Stored items
##########
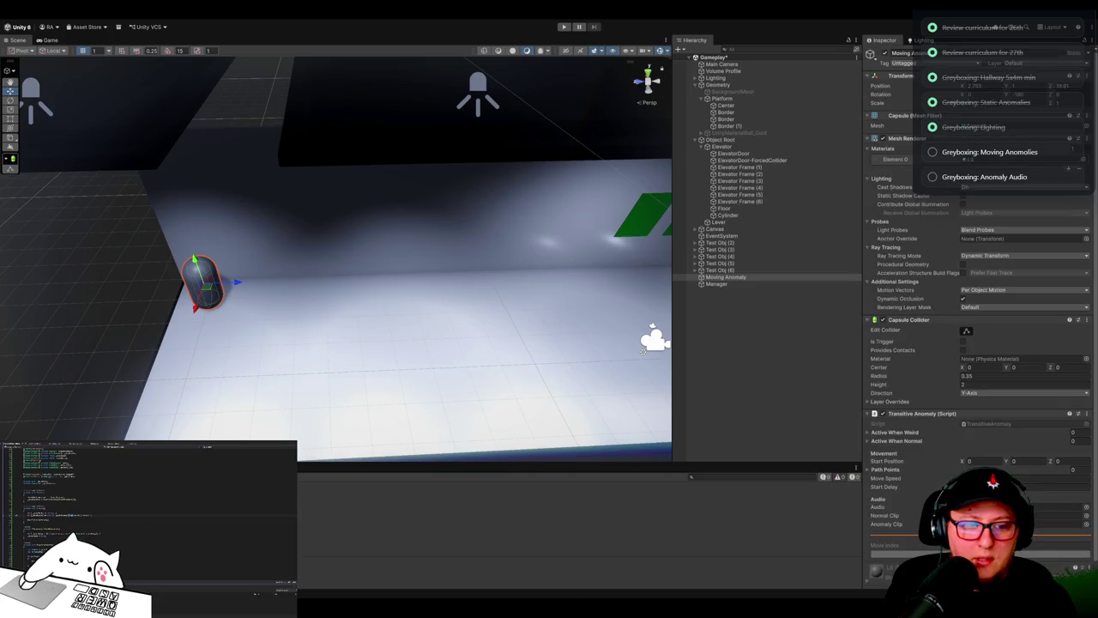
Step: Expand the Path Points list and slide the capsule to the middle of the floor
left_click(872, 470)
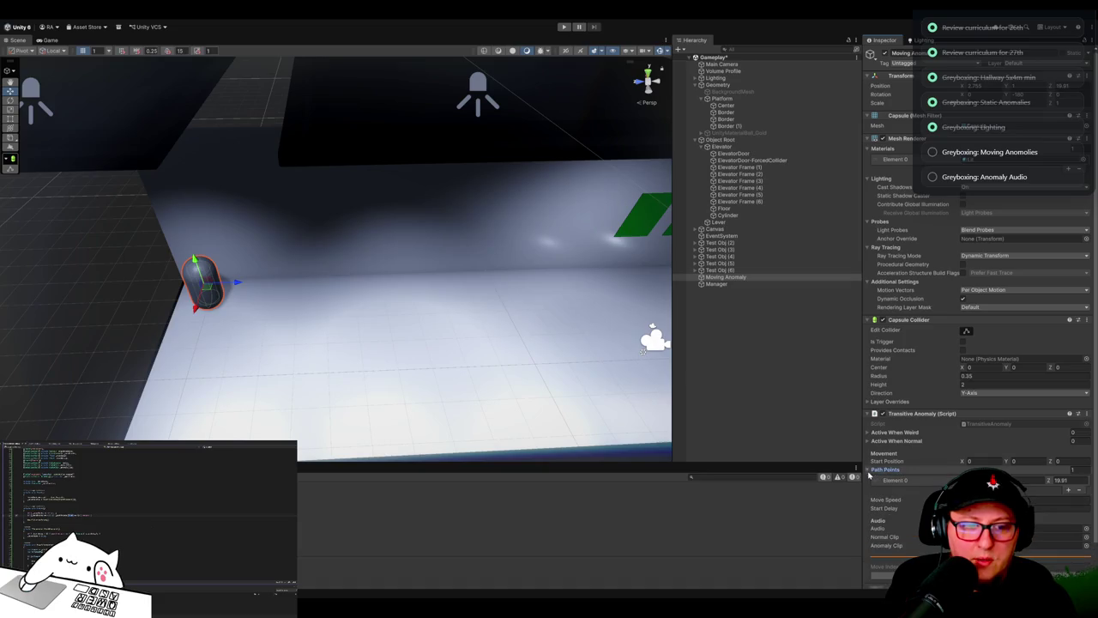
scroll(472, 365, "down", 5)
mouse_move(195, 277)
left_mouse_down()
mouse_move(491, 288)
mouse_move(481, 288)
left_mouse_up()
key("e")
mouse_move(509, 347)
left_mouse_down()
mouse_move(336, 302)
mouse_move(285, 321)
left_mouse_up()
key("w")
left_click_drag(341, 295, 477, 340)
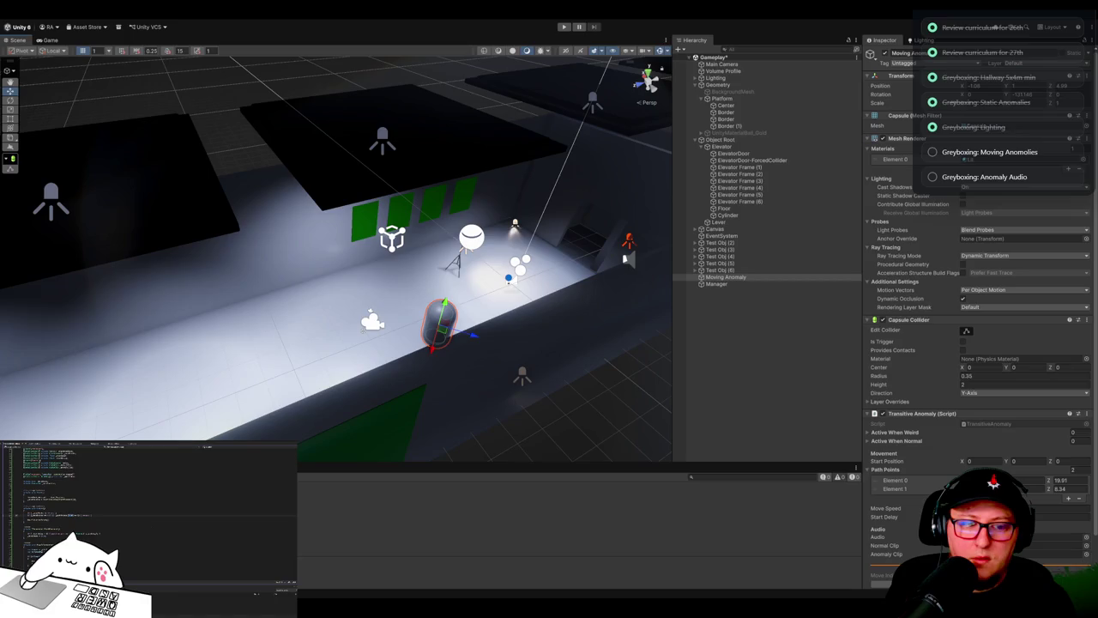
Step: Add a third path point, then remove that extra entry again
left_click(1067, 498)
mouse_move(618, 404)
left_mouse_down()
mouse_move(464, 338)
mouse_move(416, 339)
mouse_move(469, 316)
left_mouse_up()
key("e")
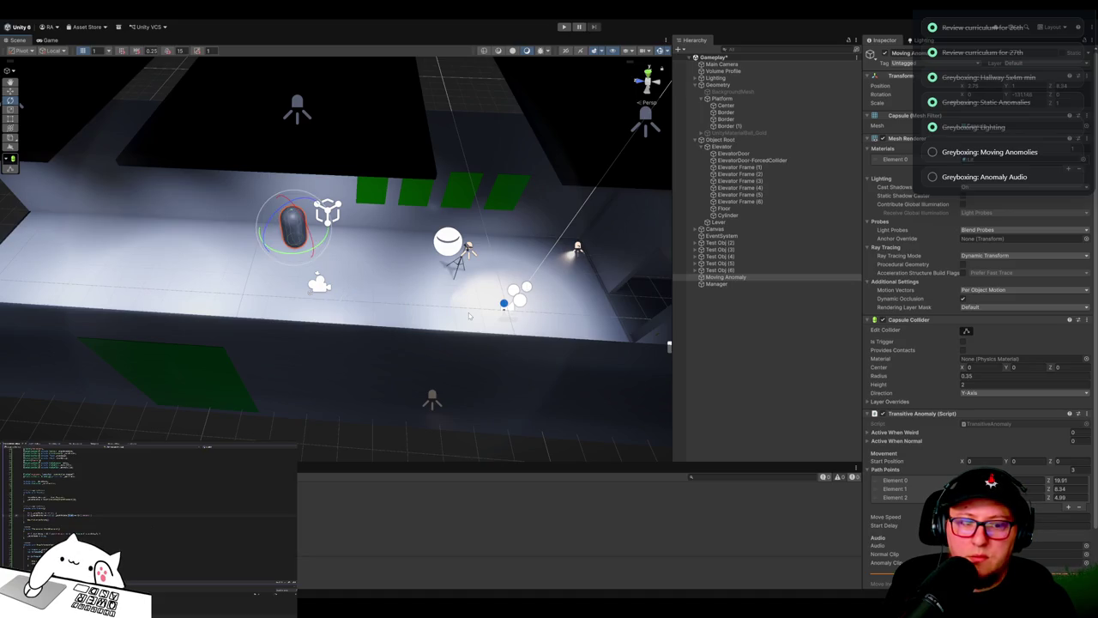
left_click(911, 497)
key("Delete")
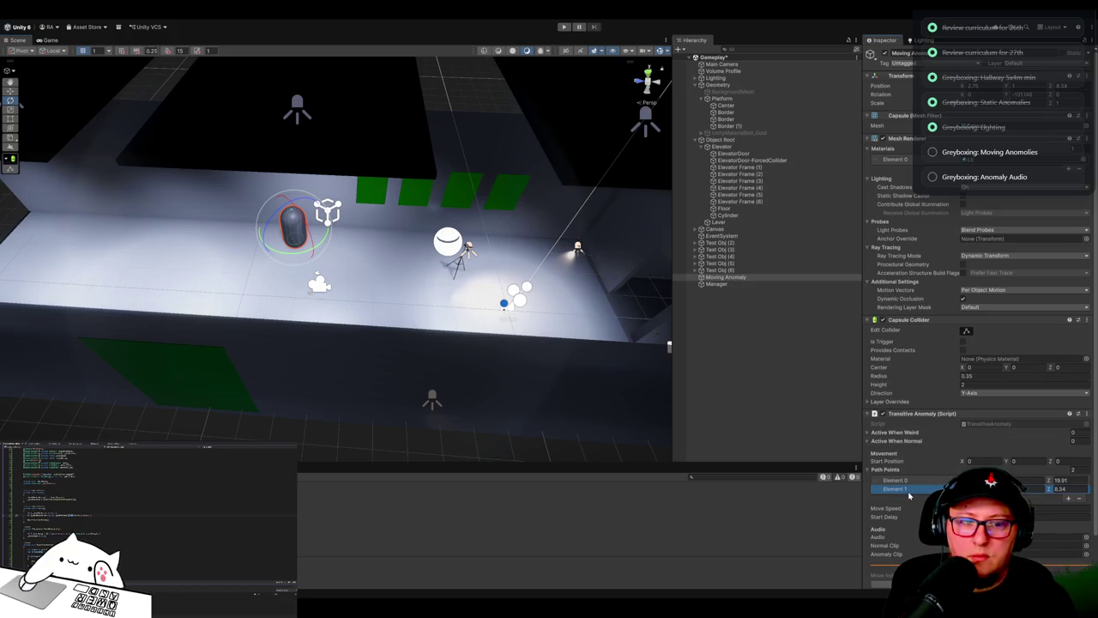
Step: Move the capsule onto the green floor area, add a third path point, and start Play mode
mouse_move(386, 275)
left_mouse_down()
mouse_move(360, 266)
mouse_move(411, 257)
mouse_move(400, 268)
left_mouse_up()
##########
| Task to carry out |
Look through the records above and please copy every line in which the string "capsule" occurs.

| Expected answer |
Step: Expand the Path Points list and slide the capsule to the middle of the floor
Step: Move the capsule onto the green floor area, add a third path point, and start Play mode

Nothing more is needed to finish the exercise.